Bref, MGI Coutier, qui a traversé la crise de ­2008-2010 sans trop de bleus, compte parmi les plus belles ETI automobiles de l’Hexagone. Elle a réalisé un chiffre d’affaires en 2014 de 692?millions d’euros (+ 4,3 %). Mieux, sa marge nette tutoie les 5 %, témoignage d’une réelle excellence opérationnelle.
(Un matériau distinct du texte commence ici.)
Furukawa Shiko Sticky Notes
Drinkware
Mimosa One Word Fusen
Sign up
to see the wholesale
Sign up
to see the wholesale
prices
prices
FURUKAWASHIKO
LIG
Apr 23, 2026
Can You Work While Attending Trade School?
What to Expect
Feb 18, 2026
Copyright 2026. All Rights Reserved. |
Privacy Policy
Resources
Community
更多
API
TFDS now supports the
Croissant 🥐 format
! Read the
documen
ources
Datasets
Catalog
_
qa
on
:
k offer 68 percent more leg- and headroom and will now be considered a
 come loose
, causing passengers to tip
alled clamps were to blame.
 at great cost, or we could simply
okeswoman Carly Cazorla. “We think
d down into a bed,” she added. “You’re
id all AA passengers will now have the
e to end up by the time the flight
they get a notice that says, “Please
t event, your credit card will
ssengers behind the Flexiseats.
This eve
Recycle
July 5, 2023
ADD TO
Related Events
Et ce premier semestre ? Le groupe, toujours sis à Champfromier (Ain), a vu ses ventes bondir de 21,4 % ! « C’est là notamment l’effet de la reprise du marché en Europe et aux États-Unis », explique Matthieu Coutier, le fils d’André, qui a pris il y a cinq mois la direction du groupe coté en Bourse depuis 1994, mais dont les familles fondatrices contrôlent toujours 68 %.
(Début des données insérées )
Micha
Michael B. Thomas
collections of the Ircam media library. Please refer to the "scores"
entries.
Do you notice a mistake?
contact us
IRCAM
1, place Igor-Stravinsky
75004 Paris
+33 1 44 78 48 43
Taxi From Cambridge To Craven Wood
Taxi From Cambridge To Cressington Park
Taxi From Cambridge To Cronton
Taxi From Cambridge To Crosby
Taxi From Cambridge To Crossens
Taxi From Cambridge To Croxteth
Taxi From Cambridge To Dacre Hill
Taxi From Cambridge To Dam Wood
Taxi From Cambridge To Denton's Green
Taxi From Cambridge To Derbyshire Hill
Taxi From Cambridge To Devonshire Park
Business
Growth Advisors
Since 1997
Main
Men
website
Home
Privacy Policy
Côté croissance, s’ajoutent des ouvertures de sites (Portugal), l’effet d’acquisition, notamment Autotube en Suède, et surtout la montée de nouvelles « affaires », comme celle gagnée auprès de PSA pour fournir des réservoirs d’AdBlue, l’additif antipollution des véhicules diesel. Ce contrat de plusieurs centaines de millions d’euros en cumul illustre bien la transformation des métiers du groupe.

Plus question de fournir de simples tuyaux en plastique, métal ou caoutchouc pour les carburants, les circuits de refroidissement ou d’aération. « Sous le capot, dans les réservoirs ou dans le véhicule, les conduits tendent à se multiplier et ils sont de plus en plus sophistiqués, ce qui valide notre approche système et multimatériaux », indique Matthieu Coutier. Et même les véhicules électriques ont besoin de systèmes de refroidissement des batteries. Cette tendance fait les affaires de l’entreprise rhônalpine… comme celles de ses concurrents français ou allemands.

Pour jouer des coudes dans la compétition et suivre cette montée en gamme, MGI Coutier s’est doté d’une demi-douzaine de bureaux d’étude de par le monde et de tous les métiers nécessaires à l’approche dite « fonction complète ».

Avec quelques succès. Le groupe vise 800?millions d’euros de chiffre d’affaires sur 2015. Et même le milliard pour 2018.